_EXERCISE DETAILS_. Exactly the lines below from the line with "ring dip: (261, 344)" through the line with "index mcp: (322, 127)" must make up the answer, both ends included and pictures left out.

*** WORKING DATA

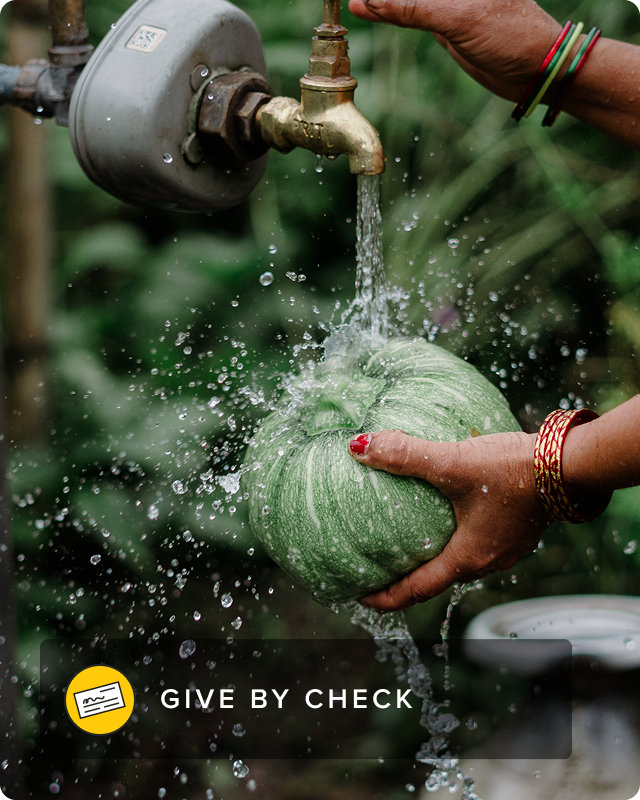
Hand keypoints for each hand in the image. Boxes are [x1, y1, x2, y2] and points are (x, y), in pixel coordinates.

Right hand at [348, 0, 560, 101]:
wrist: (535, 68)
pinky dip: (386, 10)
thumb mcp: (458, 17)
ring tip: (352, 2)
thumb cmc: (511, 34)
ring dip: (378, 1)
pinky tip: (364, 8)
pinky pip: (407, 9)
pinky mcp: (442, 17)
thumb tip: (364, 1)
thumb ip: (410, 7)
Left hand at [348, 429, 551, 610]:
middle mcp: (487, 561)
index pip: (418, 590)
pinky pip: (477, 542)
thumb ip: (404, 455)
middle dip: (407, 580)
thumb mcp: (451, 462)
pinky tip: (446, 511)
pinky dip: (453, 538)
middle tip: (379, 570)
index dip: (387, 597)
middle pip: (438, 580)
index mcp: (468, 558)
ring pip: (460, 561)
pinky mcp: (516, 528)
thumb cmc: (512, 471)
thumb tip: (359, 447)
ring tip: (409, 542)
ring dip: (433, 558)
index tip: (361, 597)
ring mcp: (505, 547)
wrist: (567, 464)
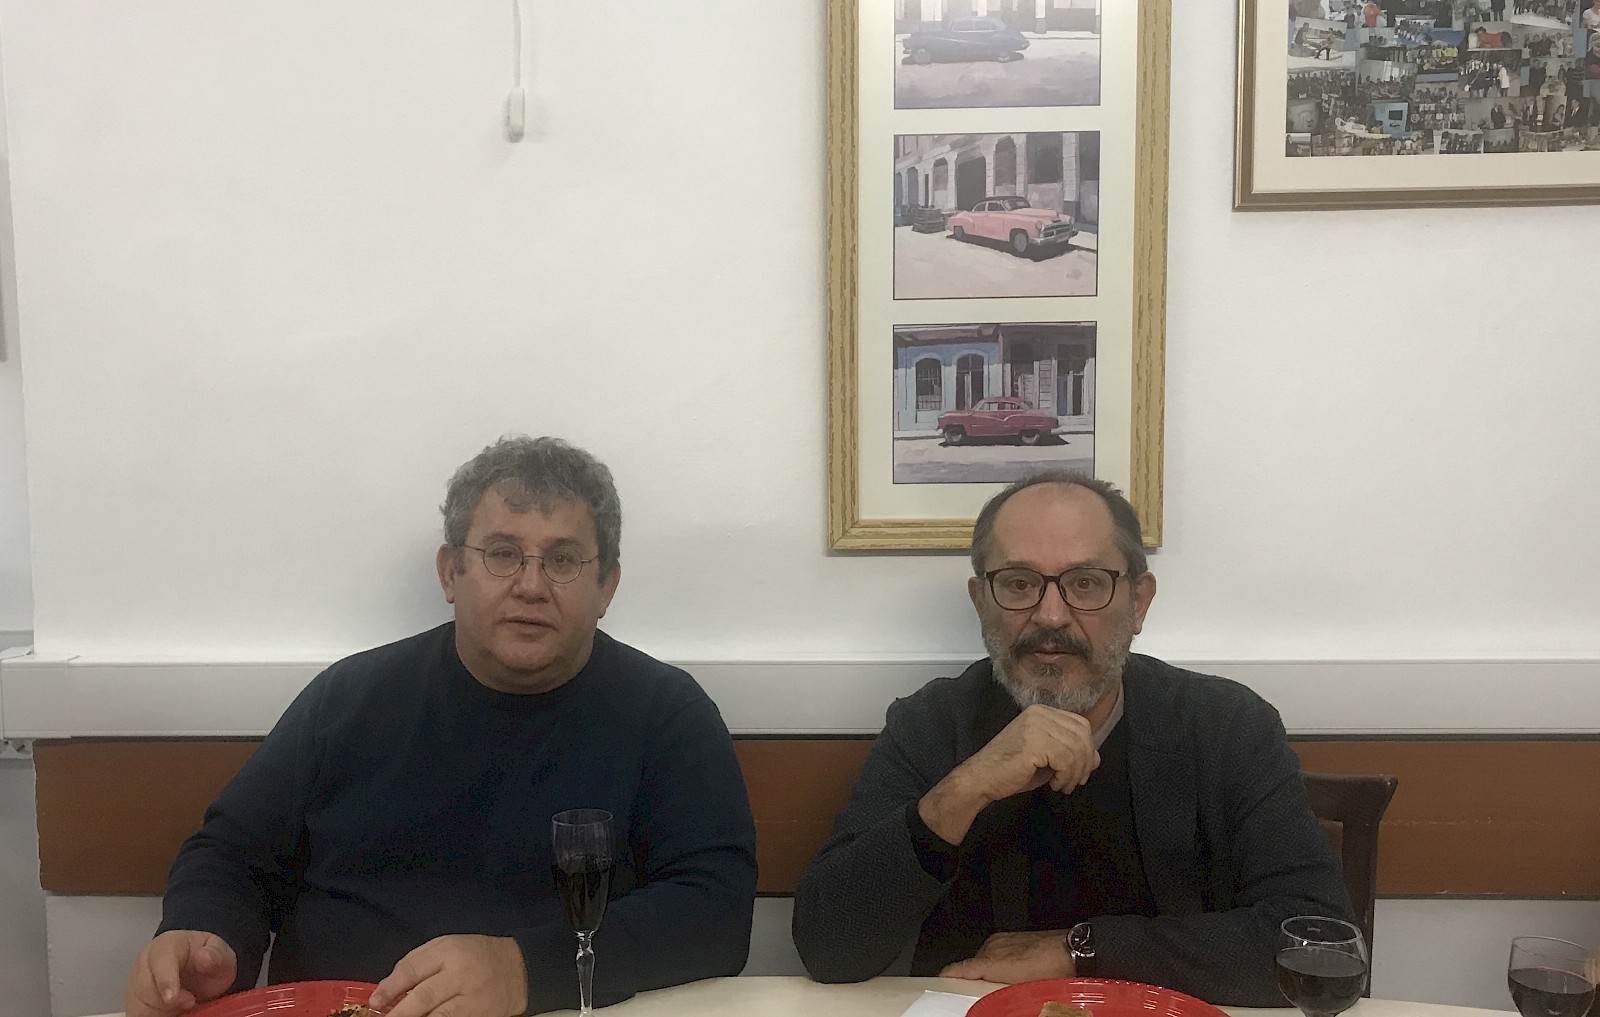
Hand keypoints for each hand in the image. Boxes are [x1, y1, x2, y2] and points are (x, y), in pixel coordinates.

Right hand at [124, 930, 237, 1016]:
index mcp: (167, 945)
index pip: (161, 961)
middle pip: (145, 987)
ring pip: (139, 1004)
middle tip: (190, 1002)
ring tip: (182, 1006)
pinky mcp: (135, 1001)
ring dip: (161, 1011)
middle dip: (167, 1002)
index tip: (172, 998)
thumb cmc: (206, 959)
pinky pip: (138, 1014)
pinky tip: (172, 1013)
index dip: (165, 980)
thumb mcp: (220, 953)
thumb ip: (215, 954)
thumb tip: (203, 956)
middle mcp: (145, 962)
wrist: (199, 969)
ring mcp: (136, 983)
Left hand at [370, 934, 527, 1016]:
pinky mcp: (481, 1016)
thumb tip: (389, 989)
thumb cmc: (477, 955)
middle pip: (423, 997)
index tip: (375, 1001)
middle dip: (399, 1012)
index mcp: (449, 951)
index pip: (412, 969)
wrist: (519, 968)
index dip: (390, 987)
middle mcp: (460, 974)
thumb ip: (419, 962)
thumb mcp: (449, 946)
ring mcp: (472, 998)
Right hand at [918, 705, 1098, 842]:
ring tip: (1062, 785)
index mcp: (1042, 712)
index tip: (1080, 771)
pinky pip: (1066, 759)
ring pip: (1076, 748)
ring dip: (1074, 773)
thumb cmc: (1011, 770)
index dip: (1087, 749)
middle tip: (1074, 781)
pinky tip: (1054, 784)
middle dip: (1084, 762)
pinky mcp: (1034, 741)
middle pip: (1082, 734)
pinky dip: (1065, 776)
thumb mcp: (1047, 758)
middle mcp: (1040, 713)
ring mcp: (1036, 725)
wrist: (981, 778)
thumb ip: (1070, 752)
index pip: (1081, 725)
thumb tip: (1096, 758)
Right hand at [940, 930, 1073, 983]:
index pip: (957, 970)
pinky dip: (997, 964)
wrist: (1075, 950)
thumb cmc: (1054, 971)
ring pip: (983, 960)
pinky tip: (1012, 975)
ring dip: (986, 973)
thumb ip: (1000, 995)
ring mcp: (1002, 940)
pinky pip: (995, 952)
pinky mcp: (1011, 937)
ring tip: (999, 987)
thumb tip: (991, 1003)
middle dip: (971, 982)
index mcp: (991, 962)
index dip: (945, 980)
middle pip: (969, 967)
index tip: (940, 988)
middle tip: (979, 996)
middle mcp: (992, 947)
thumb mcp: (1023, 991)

******
*** WORKING DATA

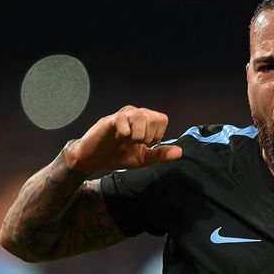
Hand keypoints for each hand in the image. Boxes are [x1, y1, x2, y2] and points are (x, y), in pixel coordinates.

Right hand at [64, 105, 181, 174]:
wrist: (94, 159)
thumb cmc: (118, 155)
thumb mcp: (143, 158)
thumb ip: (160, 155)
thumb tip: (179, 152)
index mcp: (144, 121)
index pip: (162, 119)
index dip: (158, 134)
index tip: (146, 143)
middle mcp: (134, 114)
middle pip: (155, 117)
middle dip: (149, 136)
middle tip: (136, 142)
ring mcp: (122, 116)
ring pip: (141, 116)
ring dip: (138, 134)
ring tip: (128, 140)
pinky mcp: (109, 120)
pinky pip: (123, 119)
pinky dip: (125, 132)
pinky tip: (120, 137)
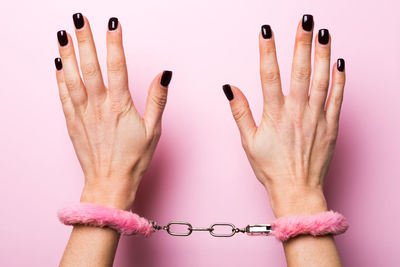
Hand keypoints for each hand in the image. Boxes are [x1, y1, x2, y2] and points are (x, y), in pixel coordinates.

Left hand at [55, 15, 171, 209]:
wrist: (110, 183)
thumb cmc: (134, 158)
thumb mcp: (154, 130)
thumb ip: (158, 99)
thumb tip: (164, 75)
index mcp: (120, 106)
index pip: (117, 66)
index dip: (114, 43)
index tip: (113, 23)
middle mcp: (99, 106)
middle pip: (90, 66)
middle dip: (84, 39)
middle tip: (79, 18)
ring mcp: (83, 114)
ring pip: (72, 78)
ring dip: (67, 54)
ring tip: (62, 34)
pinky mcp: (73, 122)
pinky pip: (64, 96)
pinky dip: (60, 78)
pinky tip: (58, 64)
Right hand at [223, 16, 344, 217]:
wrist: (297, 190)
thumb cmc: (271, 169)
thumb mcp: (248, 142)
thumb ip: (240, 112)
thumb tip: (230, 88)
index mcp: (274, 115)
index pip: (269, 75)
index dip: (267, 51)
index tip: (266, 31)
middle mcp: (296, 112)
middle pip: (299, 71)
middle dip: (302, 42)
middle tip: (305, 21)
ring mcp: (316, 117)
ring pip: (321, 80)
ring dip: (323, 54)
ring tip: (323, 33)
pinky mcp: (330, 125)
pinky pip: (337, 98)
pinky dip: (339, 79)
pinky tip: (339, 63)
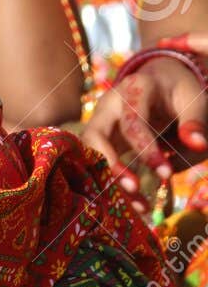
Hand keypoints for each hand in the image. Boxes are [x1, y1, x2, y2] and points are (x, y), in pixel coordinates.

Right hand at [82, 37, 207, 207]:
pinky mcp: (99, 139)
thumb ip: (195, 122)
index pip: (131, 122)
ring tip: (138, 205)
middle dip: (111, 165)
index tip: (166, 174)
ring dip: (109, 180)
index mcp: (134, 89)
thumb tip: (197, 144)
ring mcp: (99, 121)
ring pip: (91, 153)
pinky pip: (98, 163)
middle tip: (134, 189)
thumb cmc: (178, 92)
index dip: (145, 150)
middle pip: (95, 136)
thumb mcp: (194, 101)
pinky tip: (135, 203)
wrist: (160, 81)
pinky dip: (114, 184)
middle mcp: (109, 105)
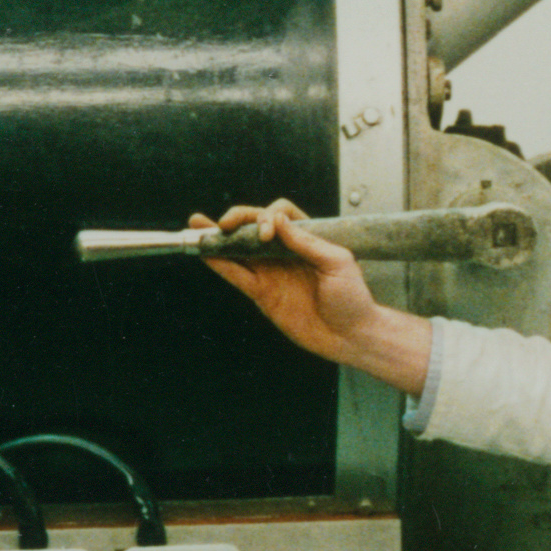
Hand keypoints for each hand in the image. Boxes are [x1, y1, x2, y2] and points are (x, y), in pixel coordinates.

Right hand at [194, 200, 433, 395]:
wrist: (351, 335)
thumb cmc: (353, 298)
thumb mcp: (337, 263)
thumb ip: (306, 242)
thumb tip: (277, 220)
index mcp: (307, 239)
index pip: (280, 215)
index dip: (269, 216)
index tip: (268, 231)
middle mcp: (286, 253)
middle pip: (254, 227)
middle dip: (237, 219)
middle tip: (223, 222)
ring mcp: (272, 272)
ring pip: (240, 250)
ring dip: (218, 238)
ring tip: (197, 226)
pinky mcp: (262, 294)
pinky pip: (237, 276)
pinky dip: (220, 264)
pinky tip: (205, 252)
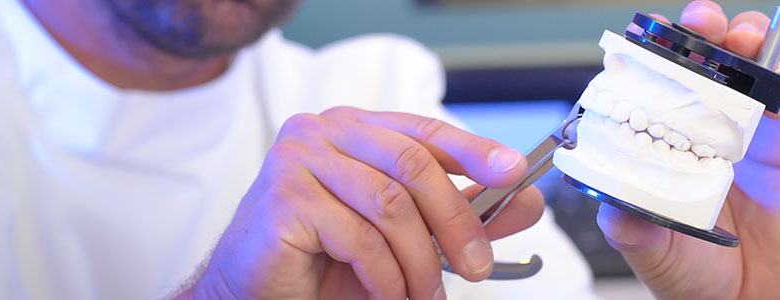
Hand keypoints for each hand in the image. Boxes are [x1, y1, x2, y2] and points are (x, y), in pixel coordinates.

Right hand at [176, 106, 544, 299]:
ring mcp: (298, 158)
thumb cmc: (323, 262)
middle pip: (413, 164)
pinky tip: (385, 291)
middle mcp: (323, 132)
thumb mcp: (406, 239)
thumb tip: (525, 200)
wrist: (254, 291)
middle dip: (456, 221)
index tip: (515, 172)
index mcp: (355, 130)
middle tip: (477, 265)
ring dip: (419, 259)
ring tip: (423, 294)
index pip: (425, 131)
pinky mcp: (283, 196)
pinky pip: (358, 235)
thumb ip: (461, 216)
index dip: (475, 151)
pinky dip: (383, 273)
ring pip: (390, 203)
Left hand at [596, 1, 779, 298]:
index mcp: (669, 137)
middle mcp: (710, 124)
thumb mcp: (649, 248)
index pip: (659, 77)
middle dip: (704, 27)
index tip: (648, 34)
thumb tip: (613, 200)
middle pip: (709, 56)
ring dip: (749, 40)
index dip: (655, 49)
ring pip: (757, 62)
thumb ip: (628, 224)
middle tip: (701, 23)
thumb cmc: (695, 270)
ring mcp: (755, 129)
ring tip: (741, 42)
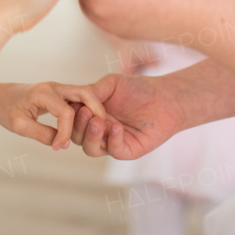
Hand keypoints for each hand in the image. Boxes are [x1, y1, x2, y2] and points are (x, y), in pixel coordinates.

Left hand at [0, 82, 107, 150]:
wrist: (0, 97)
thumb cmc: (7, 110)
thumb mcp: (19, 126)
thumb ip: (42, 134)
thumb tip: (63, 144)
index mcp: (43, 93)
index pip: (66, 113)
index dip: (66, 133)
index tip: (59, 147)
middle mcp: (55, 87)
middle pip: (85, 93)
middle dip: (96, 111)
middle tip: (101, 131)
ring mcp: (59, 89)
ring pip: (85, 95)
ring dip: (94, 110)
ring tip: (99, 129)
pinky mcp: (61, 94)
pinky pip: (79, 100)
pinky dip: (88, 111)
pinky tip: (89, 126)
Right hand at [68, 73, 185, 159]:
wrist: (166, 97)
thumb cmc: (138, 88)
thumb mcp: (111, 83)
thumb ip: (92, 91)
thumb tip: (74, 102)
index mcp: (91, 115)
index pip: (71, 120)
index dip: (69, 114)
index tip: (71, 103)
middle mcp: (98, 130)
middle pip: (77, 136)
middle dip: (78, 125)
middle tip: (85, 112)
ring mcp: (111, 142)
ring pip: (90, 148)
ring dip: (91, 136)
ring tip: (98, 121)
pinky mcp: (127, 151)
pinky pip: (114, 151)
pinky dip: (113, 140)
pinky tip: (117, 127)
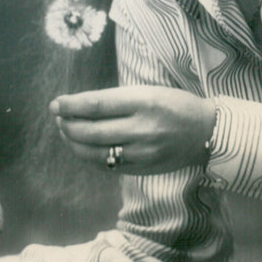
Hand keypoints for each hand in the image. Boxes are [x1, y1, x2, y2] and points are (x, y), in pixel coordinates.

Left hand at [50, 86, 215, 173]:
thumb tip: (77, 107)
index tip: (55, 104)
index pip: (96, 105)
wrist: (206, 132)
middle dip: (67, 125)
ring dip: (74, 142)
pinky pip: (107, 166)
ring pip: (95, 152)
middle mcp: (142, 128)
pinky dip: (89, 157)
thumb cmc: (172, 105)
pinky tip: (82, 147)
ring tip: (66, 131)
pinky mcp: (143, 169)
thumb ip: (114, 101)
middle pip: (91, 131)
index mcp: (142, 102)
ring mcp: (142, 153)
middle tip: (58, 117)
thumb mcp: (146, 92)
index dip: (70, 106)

******
*** WORKING DATA

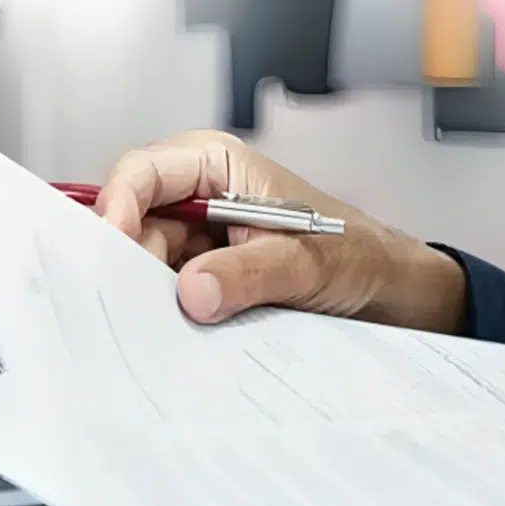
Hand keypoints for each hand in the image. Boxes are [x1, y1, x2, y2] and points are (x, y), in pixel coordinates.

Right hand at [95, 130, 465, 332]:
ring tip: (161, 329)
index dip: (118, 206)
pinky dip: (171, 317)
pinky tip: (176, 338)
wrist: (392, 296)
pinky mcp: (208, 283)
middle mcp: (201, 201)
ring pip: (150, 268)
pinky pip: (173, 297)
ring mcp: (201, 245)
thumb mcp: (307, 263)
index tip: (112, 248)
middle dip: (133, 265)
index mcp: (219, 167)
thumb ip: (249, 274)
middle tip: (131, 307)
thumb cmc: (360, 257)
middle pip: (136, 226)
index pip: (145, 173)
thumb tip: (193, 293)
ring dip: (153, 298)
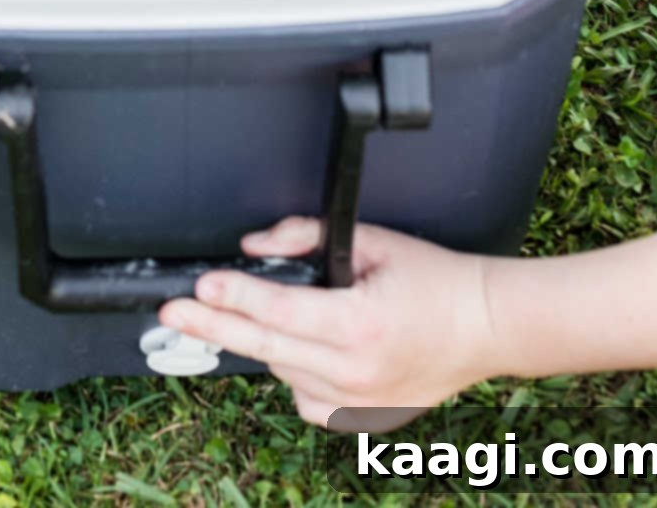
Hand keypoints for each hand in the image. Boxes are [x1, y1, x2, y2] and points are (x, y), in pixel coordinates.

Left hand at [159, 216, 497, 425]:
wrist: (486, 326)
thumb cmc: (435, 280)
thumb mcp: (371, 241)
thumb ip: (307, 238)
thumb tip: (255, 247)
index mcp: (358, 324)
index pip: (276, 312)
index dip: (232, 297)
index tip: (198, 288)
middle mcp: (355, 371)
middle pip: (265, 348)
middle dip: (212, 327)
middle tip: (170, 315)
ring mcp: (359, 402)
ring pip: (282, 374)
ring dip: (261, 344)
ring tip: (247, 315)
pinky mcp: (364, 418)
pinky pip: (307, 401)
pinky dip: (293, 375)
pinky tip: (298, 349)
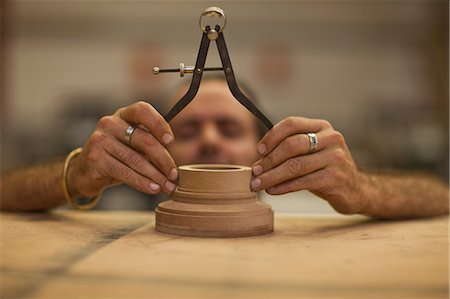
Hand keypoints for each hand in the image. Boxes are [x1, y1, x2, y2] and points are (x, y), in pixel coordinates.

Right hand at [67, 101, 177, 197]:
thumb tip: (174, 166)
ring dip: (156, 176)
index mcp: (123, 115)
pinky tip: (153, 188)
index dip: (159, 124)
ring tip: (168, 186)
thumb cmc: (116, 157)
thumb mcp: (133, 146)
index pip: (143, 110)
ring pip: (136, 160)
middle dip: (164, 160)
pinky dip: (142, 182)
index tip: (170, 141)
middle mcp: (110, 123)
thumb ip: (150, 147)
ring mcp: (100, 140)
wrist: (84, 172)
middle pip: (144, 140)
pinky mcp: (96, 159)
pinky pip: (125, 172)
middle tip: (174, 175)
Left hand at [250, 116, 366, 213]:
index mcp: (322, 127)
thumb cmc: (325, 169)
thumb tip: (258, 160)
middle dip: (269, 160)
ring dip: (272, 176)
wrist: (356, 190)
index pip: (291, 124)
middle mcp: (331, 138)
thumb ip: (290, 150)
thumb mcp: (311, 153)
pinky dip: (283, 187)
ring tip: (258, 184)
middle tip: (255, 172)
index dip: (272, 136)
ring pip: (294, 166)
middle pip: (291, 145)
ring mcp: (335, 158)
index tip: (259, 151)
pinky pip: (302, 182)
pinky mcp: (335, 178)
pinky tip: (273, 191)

******

_WRITTEN RESPONSE_.
ring dip: (261, 344)
ring tip: (247, 315)
pinky mcp: (364, 418)
pinky pip: (307, 401)
pinky dip: (293, 375)
pinky tip: (298, 349)
Hand keypoints for each hand in the image. Boxes are [x1, y1, x2, y2] and points are (x, y), in pixel coordinates.

Right hand at [67, 101, 177, 197]:
thumb tip: (174, 166)
ring dip: (156, 176)
index mcp: (123, 115)
pinky tip: (153, 188)
index dip: (159, 124)
ring tip: (168, 186)
thumb cmc: (116, 157)
thumb mcp: (133, 146)
index pip: (143, 110)
ring pip: (136, 160)
middle dip: (164, 160)
pinky dip: (142, 182)
index tip: (170, 141)
middle mcp: (110, 123)
thumb ip: (150, 147)
ring mcp: (100, 140)
wrist: (84, 172)
middle pip: (144, 140)
pinky mcp: (96, 159)
pinky pip: (125, 172)
middle tip: (174, 175)
Left hand at [250, 116, 366, 213]:
index mcp: (322, 127)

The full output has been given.